Exp Biol Med (Maywood). 2007 Jan;232(1):27-37.
A comparison of arteries and veins in oxidative stress: producers, destroyers,
function, and disease.
Szasz T, Thakali K, Fink GD, Watts SW.
Department of Pharmacology and Toxicology, Michigan State University, B445 Life
Sciences, East Lansing, MI 48825. email@example.com.
Reactive oxygen species (ROS) are by-products of oxygen metabolism, normally
present in low levels inside cells, where they participate in signaling
processes. The delicate balance in the continuous cycle of ROS generation and
inactivation is maintained by enzymatic and nonenzymatic endogenous systems.
Overwhelming production of ROS (by such sources as the mitochondrial electron
transport chain, NADPH oxidase, xanthine oxidase, or uncoupled nitric oxide
synthase), when inadequately counteracted by destruction through antioxidant
systems (such as superoxide dismutase or catalase), leads to a prooxidant state
also known as oxidative stress. Increased levels of ROS and markers of oxidative
stress have been consistently found in such cardiovascular diseases as
atherosclerosis or hypertension, although controversy still exists over the
pathophysiological role of oxidative stress in these conditions. ROS can
modulate vascular function either by direct oxidative damage or by activating
cellular signaling pathways that lead to abnormal contractile, inflammatory,
proliferative, or remodeling properties of the blood vessel. Most current
research focuses on these processes in arteries, leaving veins, "the other side"

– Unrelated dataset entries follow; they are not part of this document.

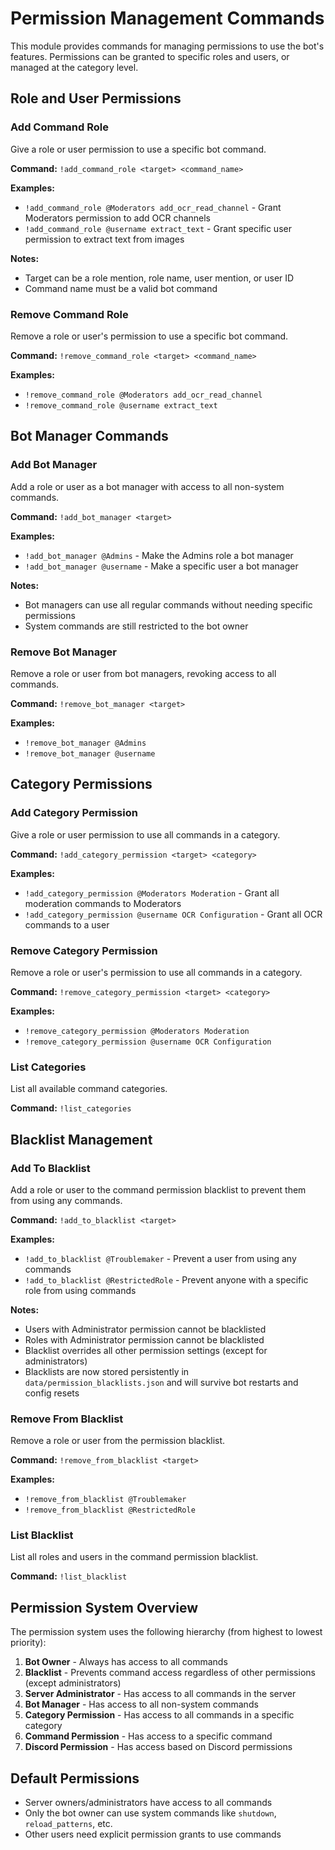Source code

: # Permission Management Commands

This module provides commands for managing permissions to use the bot's features. Permissions can be granted to specific roles and users, or managed at the category level.

## Role and User Permissions

### Add Command Role

Give a role or user permission to use a specific bot command.

**Command:** `!add_command_role <target> <command_name>`

**Examples:**
- `!add_command_role @Moderators add_ocr_read_channel` - Grant Moderators permission to add OCR channels
- `!add_command_role @username extract_text` - Grant specific user permission to extract text from images

**Notes:**
- Target can be a role mention, role name, user mention, or user ID
- Command name must be a valid bot command

### Remove Command Role

Remove a role or user's permission to use a specific bot command.

**Command:** `!remove_command_role <target> <command_name>`

**Examples:**
- `!remove_command_role @Moderators add_ocr_read_channel`
- `!remove_command_role @username extract_text`

## Bot Manager Commands

### Add Bot Manager

Add a role or user as a bot manager with access to all non-system commands.

**Command:** `!add_bot_manager <target>`

**Examples:**
- `!add_bot_manager @Admins` - Make the Admins role a bot manager
- `!add_bot_manager @username` - Make a specific user a bot manager

**Notes:**
- Bot managers can use all regular commands without needing specific permissions
- System commands are still restricted to the bot owner

### Remove Bot Manager

Remove a role or user from bot managers, revoking access to all commands.

**Command:** `!remove_bot_manager <target>`

**Examples:**
- `!remove_bot_manager @Admins`
- `!remove_bot_manager @username`

## Category Permissions

### Add Category Permission

Give a role or user permission to use all commands in a category.

**Command:** `!add_category_permission <target> <category>`

**Examples:**
- `!add_category_permission @Moderators Moderation` - Grant all moderation commands to Moderators
- `!add_category_permission @username OCR Configuration` - Grant all OCR commands to a user

### Remove Category Permission

Remove a role or user's permission to use all commands in a category.

**Command:** `!remove_category_permission <target> <category>`

**Examples:**
- `!remove_category_permission @Moderators Moderation`
- `!remove_category_permission @username OCR Configuration`

### List Categories

List all available command categories.

**Command:** `!list_categories`

## Blacklist Management

### Add To Blacklist

Add a role or user to the command permission blacklist to prevent them from using any commands.

**Command:** `!add_to_blacklist <target>`

**Examples:**
- `!add_to_blacklist @Troublemaker` - Prevent a user from using any commands
- `!add_to_blacklist @RestrictedRole` - Prevent anyone with a specific role from using commands

**Notes:**
- Users with Administrator permission cannot be blacklisted
- Roles with Administrator permission cannot be blacklisted
- Blacklist overrides all other permission settings (except for administrators)
- Blacklists are now stored persistently in `data/permission_blacklists.json` and will survive bot restarts and config resets

### Remove From Blacklist

Remove a role or user from the permission blacklist.

**Command:** `!remove_from_blacklist <target>`

**Examples:**
- `!remove_from_blacklist @Troublemaker`
- `!remove_from_blacklist @RestrictedRole`

### List Blacklist

List all roles and users in the command permission blacklist.

**Command:** `!list_blacklist`

## Permission System Overview

The permission system uses the following hierarchy (from highest to lowest priority):
1. **Bot Owner** - Always has access to all commands
2. **Blacklist** - Prevents command access regardless of other permissions (except administrators)
3. **Server Administrator** - Has access to all commands in the server
4. **Bot Manager** - Has access to all non-system commands
5. **Category Permission** - Has access to all commands in a specific category
6. **Command Permission** - Has access to a specific command
7. **Discord Permission** - Has access based on Discord permissions

## Default Permissions

- Server owners/administrators have access to all commands
- Only the bot owner can use system commands like `shutdown`, `reload_patterns`, etc.
- Other users need explicit permission grants to use commands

of vascular biology, in obscurity. Veins are different structurally and
functionally from arteries. Equipped with a smaller smooth muscle layer compared
to arteries, but being able to accommodate 70% of the circulating blood volume,
veins can modulate cardiovascular homeostasis and contribute significantly to
hypertension pathogenesis. Although the reports on the quantitative differences
in ROS production in veins compared to arteries had conflicting results, there
is a clear qualitative difference in ROS metabolism and utilization between the
two vessel types. This review will compare and contrast the current knowledge of
ROS metabolism in arteries versus veins in both physiological and
pathophysiological conditions. Our understanding of the mechanisms underlying
vascular diseases would greatly benefit from a more thorough exploration of the
role of veins and venous oxidative stress.